- _Consigne_
Dans le listing, de la ligne contenant "<!-- CONTACT -->" jusqu'à la fin, remplacez "disciplina" par "matéria" et recopiez ces lignes sans autre changement. Laissez les images de côté dans votre réponse.

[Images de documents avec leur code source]
***
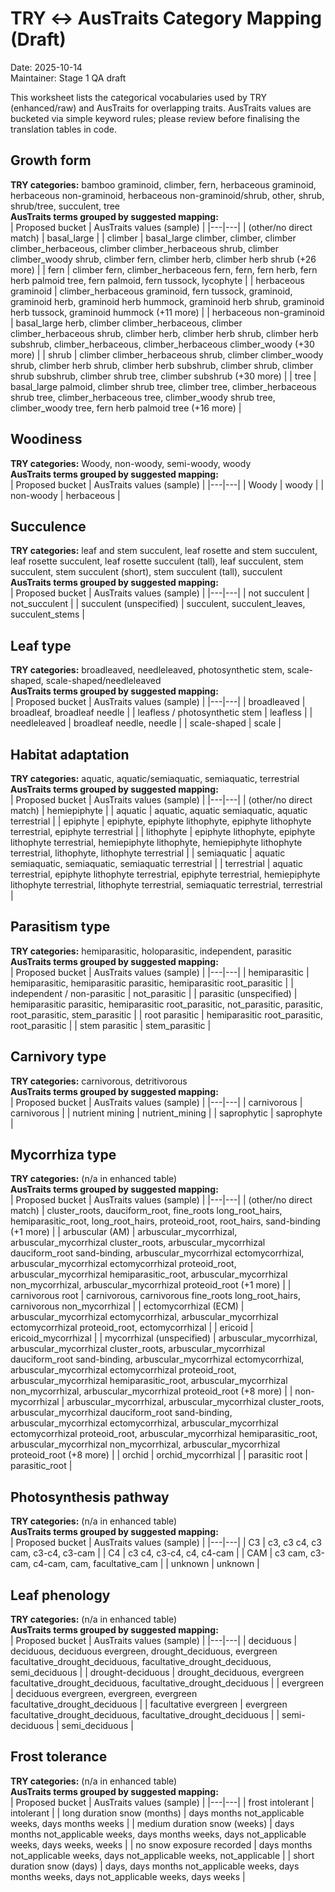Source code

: # TRY ↔ AusTraits Category Mapping (Draft)

Date: 2025-10-14  
Maintainer: Stage 1 QA draft

This worksheet lists the categorical vocabularies used by TRY (enhanced/raw) and AusTraits for overlapping traits. AusTraits values are bucketed via simple keyword rules; please review before finalising the translation tables in code.

## Growth form

**TRY categories:** bamboo graminoid, climber, fern, herbaceous graminoid, herbaceous non-graminoid, herbaceous non-graminoid/shrub, other, shrub, shrub/tree, succulent, tree  
**AusTraits terms grouped by suggested mapping:**  
| Proposed bucket | AusTraits values (sample) |
|---|---|
| (other/no direct match) | basal_large |
| climber | basal_large climber, climber, climber climber_herbaceous, climber climber_herbaceous shrub, climber climber_woody shrub, climber fern, climber herb, climber herb shrub (+26 more) |
| fern | climber fern, climber_herbaceous fern, fern, fern herb, fern herb palmoid tree, fern palmoid, fern tussock, lycophyte |
| herbaceous graminoid | climber_herbaceous graminoid, fern tussock, graminoid, graminoid herb, graminoid herb hummock, graminoid herb shrub, graminoid herb tussock, graminoid hummock (+11 more) |
| herbaceous non-graminoid | basal_large herb, climber climber_herbaceous, climber climber_herbaceous shrub, climber herb, climber herb shrub, climber herb subshrub, climber_herbaceous, climber_herbaceous climber_woody (+30 more) |
| shrub | climber climber_herbaceous shrub, climber climber_woody shrub, climber herb shrub, climber herb subshrub, climber shrub, climber shrub subshrub, climber shrub tree, climber subshrub (+30 more) |
| tree | basal_large palmoid, climber shrub tree, climber tree, climber_herbaceous shrub tree, climber_herbaceous tree, climber_woody shrub tree, climber_woody tree, fern herb palmoid tree (+16 more) |


## Woodiness

**TRY categories:** Woody, non-woody, semi-woody, woody  
**AusTraits terms grouped by suggested mapping:**  
| Proposed bucket | AusTraits values (sample) |
|---|---|
| Woody | woody |
| non-woody | herbaceous |


## Succulence

**TRY categories:** leaf and stem succulent, leaf rosette and stem succulent, leaf rosette succulent, leaf rosette succulent (tall), leaf succulent, stem succulent, stem succulent (short), stem succulent (tall), succulent  
**AusTraits terms grouped by suggested mapping:**  
| Proposed bucket | AusTraits values (sample) |
|---|---|
| not succulent | not_succulent |
| succulent (unspecified) | succulent, succulent_leaves, succulent_stems |


## Leaf type

**TRY categories:** broadleaved, needleleaved, photosynthetic stem, scale-shaped, scale-shaped/needleleaved  
**AusTraits terms grouped by suggested mapping:**  
| Proposed bucket | AusTraits values (sample) |
|---|---|
| broadleaved | broadleaf, broadleaf needle |
| leafless / photosynthetic stem | leafless |
| needleleaved | broadleaf needle, needle |
| scale-shaped | scale |


## Habitat adaptation

**TRY categories:** aquatic, aquatic/semiaquatic, semiaquatic, terrestrial  
**AusTraits terms grouped by suggested mapping:**  
| Proposed bucket | AusTraits values (sample) |
|---|---|
| (other/no direct match) | hemiepiphyte |
| aquatic | aquatic, aquatic semiaquatic, aquatic terrestrial |
| epiphyte | epiphyte, epiphyte lithophyte, epiphyte lithophyte terrestrial, epiphyte terrestrial |
| lithophyte | epiphyte lithophyte, epiphyte lithophyte terrestrial, hemiepiphyte lithophyte, hemiepiphyte lithophyte terrestrial, lithophyte, lithophyte terrestrial |
| semiaquatic | aquatic semiaquatic, semiaquatic, semiaquatic terrestrial |
| terrestrial | aquatic terrestrial, epiphyte lithophyte terrestrial, epiphyte terrestrial, hemiepiphyte lithophyte terrestrial, lithophyte terrestrial, semiaquatic terrestrial, terrestrial |


## Parasitism type

**TRY categories:** hemiparasitic, holoparasitic, independent, parasitic  
**AusTraits terms grouped by suggested mapping:**  
| Proposed bucket | AusTraits values (sample) |
|---|---|
| hemiparasitic | hemiparasitic, hemiparasitic parasitic, hemiparasitic root_parasitic |
| independent / non-parasitic | not_parasitic |
| parasitic (unspecified) | hemiparasitic parasitic, hemiparasitic root_parasitic, not_parasitic, parasitic, root_parasitic, stem_parasitic |
| root parasitic | hemiparasitic root_parasitic, root_parasitic |
| stem parasitic | stem_parasitic |


## Carnivory type

**TRY categories:** carnivorous, detritivorous  
**AusTraits terms grouped by suggested mapping:**  
| Proposed bucket | AusTraits values (sample) |
|---|---|
| carnivorous | carnivorous |
| nutrient mining | nutrient_mining |
| saprophytic | saprophyte |


## Mycorrhiza type

**TRY categories:** (n/a in enhanced table)  
**AusTraits terms grouped by suggested mapping:**  
| Proposed bucket | AusTraits values (sample) |
|---|---|
| (other/no direct match) | cluster_roots, dauciform_root, fine_roots long_root_hairs, hemiparasitic_root, long_root_hairs, proteoid_root, root_hairs, sand-binding (+1 more) |
| arbuscular (AM) | arbuscular_mycorrhizal, arbuscular_mycorrhizal cluster_roots, arbuscular_mycorrhizal dauciform_root sand-binding, arbuscular_mycorrhizal ectomycorrhizal, arbuscular_mycorrhizal ectomycorrhizal proteoid_root, arbuscular_mycorrhizal hemiparasitic_root, arbuscular_mycorrhizal non_mycorrhizal, arbuscular_mycorrhizal proteoid_root (+1 more) |
| carnivorous root | carnivorous, carnivorous fine_roots long_root_hairs, carnivorous non_mycorrhizal |
| ectomycorrhizal (ECM) | arbuscular_mycorrhizal ectomycorrhizal, arbuscular_mycorrhizal ectomycorrhizal proteoid_root, ectomycorrhizal |
| ericoid | ericoid_mycorrhizal |
| mycorrhizal (unspecified) | arbuscular_mycorrhizal, arbuscular_mycorrhizal cluster_roots, arbuscular_mycorrhizal dauciform_root sand-binding, arbuscular_mycorrhizal ectomycorrhizal, arbuscular_mycorrhizal ectomycorrhizal proteoid_root, arbuscular_mycorrhizal hemiparasitic_root, arbuscular_mycorrhizal non_mycorrhizal, arbuscular_mycorrhizal proteoid_root (+8 more) |
| non-mycorrhizal | arbuscular_mycorrhizal, arbuscular_mycorrhizal cluster_roots, arbuscular_mycorrhizal dauciform_root sand-binding, arbuscular_mycorrhizal ectomycorrhizal, arbuscular_mycorrhizal ectomycorrhizal proteoid_root, arbuscular_mycorrhizal hemiparasitic_root, arbuscular_mycorrhizal non_mycorrhizal, arbuscular_mycorrhizal proteoid_root (+8 more) |
| orchid | orchid_mycorrhizal |
| parasitic root | parasitic_root |


## Photosynthesis pathway

**TRY categories:** (n/a in enhanced table)  
**AusTraits terms grouped by suggested mapping:**  
| Proposed bucket | AusTraits values (sample) |
|---|---|
| C3 | c3, c3 c4, c3 cam, c3-c4, c3-cam |
| C4 | c3 c4, c3-c4, c4, c4-cam |
| CAM | c3 cam, c3-cam, c4-cam, cam, facultative_cam |
| unknown | unknown |


## Leaf phenology

**TRY categories:** (n/a in enhanced table)  
**AusTraits terms grouped by suggested mapping:**  
| Proposed bucket | AusTraits values (sample) |
|---|---|
| deciduous | deciduous, deciduous evergreen, drought_deciduous, evergreen facultative_drought_deciduous, facultative_drought_deciduous, semi_deciduous |
| drought-deciduous | drought_deciduous, evergreen facultative_drought_deciduous, facultative_drought_deciduous |
| evergreen | deciduous evergreen, evergreen, evergreen facultative_drought_deciduous |
| facultative evergreen | evergreen facultative_drought_deciduous, facultative_drought_deciduous |
| semi-deciduous | semi_deciduous |


## Frost tolerance

**TRY categories:** (n/a in enhanced table)  
**AusTraits terms grouped by suggested mapping:**  
| Proposed bucket | AusTraits values (sample) |
|---|---|
| frost intolerant | intolerant |
| long duration snow (months) | days months not_applicable weeks, days months weeks |
| medium duration snow (weeks) | days months not_applicable weeks, days months weeks, days not_applicable weeks, days weeks, weeks |
| no snow exposure recorded | days months not_applicable weeks, days not_applicable weeks, not_applicable |
| short duration snow (days) | days, days months not_applicable weeks, days months weeks, days not_applicable weeks, days weeks |

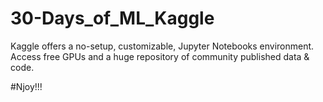 # 30-Days_of_ML_Kaggle
Kaggle offers a no-setup, customizable, Jupyter Notebooks environment. Access free GPUs and a huge repository of community published data & code.

#Njoy!!!
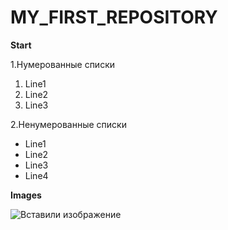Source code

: # MY_FIRST_REPOSITORY

**Start**


1.Нумерованные списки
   1. Line1
   2. Line2
   3. Line3




2.Ненумерованные списки
  * Line1
  * Line2
  * Line3
  * Line4
  

**Images**

![Вставили изображение](https://user-images.githubusercontent.com/109853676/181640227-a266d3c6-2030-4a19-98c9-4332d4718fd1.jpeg)
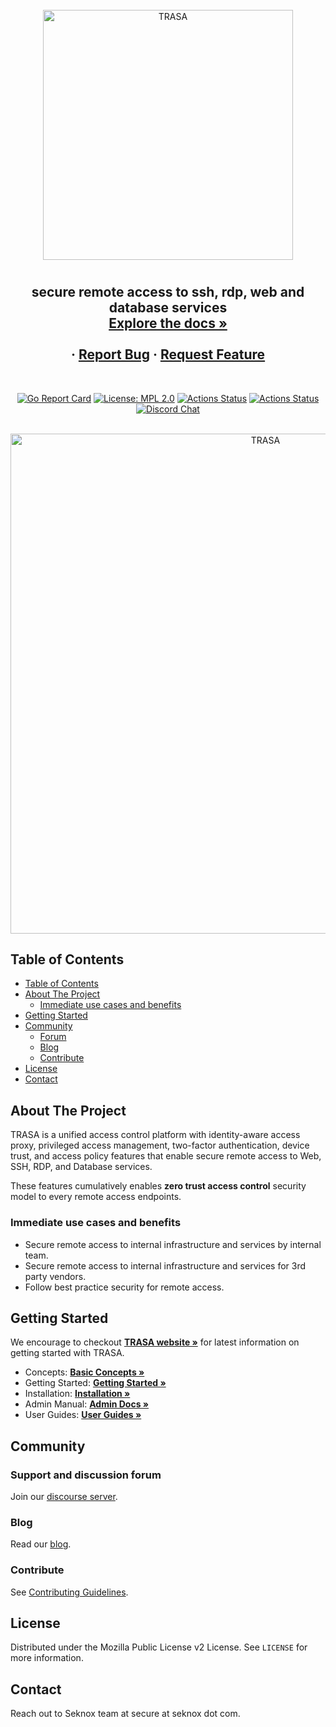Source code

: <!-- PROJECT LOGO -->
<br />
<div align="center">
  <a href="https://www.trasa.io">
    <img alt="TRASA" width='400' src="https://storage.googleapis.com/trasa-website-static/branding/trasa.png">
  </a>

  <h1 align="center"></h1>

  <h2 align="center">
   secure remote access to ssh, rdp, web and database services
    <br />
    <a href="https://www.trasa.io/docs"><strong>Explore the docs »</strong></a>
    <br />
    <br />
    <!-- <a href="https://console.trasa.io">Quick Demo</a> -->
    ·
    <a href="https://github.com/seknox/trasa/issue">Report Bug</a>
    ·
    <a href="https://github.com/seknox/trasa/issue">Request Feature</a>
  </h2> <br />

[![Go Report Card](https://goreportcard.com/badge/github.com/seknox/trasa)](https://goreportcard.com/report/github.com/seknox/trasa)
[![License: MPL 2.0](https://img.shields.io/badge/License-MPL%202.0-brightgreen.svg)](https://github.com/seknox/trasa/blob/master/LICENSE)
[![Actions Status](https://github.com/seknox/trasa/workflows/Build/badge.svg?branch=master)](https://github.com/seknox/trasa/actions)
[![Actions Status](https://github.com/seknox/trasa/workflows/Test/badge.svg?branch=master)](https://github.com/seknox/trasa/actions)
[![Discord Chat](https://img.shields.io/discord/767929416507457557?color=7289da&logo=discord&logoColor=white)](https://discord.gg/4wRmuv9)

<br />
<img alt="TRASA" width='800' src="https://www.trasa.io/dash/access-stats.png">

</div>

<!-- TABLE OF CONTENTS -->

## Table of Contents

- [Table of Contents](#table-of-contents)
- [About The Project](#about-the-project)
  - [Immediate use cases and benefits](#immediate-use-cases-and-benefits)
- [Getting Started](#getting-started)
- [Community](#community)
  - [Forum](#forum)
  - [Blog](#blog)
  - [Contribute](#contribute)
- [License](#license)
- [Contact](#contact)

<!-- ABOUT THE PROJECT -->

## About The Project

TRASA is a unified access control platform with identity-aware access proxy, privileged access management, two-factor authentication, device trust, and access policy features that enable secure remote access to Web, SSH, RDP, and Database services.

These features cumulatively enables **zero trust access control** security model to every remote access endpoints.

### Immediate use cases and benefits

- Secure remote access to internal infrastructure and services by internal team.
- Secure remote access to internal infrastructure and services for 3rd party vendors.
- Follow best practice security for remote access.

<!-- GETTING STARTED -->

## Getting Started

We encourage to checkout <a href="https://www.trasa.io/docs"><strong>TRASA website »</strong></a> for latest information on getting started with TRASA.

- Concepts: [**Basic Concepts »**](https://www.trasa.io/docs/getting-started/concepts)
- Getting Started: [**Getting Started »**](https://www.trasa.io/docs)
- Installation: [**Installation »**](https://www.trasa.io/docs/install/installation)
- Admin Manual: [**Admin Docs »**](https://www.trasa.io/docs)
- User Guides: [**User Guides »**](https://www.trasa.io/docs/guides/getting-started)

<!-- COMMUNITY -->

## Community

### Support and discussion forum

Join our [discourse server](https://discuss.seknox.com).

### Blog

Read our [blog](https://www.trasa.io/blog).

### Contribute

See [Contributing Guidelines](https://github.com/seknox/trasa/blob/master/CONTRIBUTING.md).

<!-- LICENSE -->

## License

Distributed under the Mozilla Public License v2 License. See `LICENSE` for more information.

<!-- CONTACT -->

## Contact

Reach out to Seknox team at secure at seknox dot com.
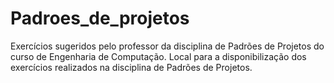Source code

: # Padroes_de_projetos
Exercícios sugeridos pelo professor da disciplina de Padrões de Projetos do curso de Engenharia de Computação.
Local para a disponibilização dos exercícios realizados na disciplina de Padrões de Projetos.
***
- _Solution_
<!-- CONTACT -->

## Contact

Reach out to Seknox team at secure at seknox dot com.
Source code

: # Padroes_de_projetos
Exercícios sugeridos pelo professor da matéria de Padrões de Projetos do curso de Engenharia de Computação.
Local para a disponibilização dos exercícios realizados na matéria de Padrões de Projetos.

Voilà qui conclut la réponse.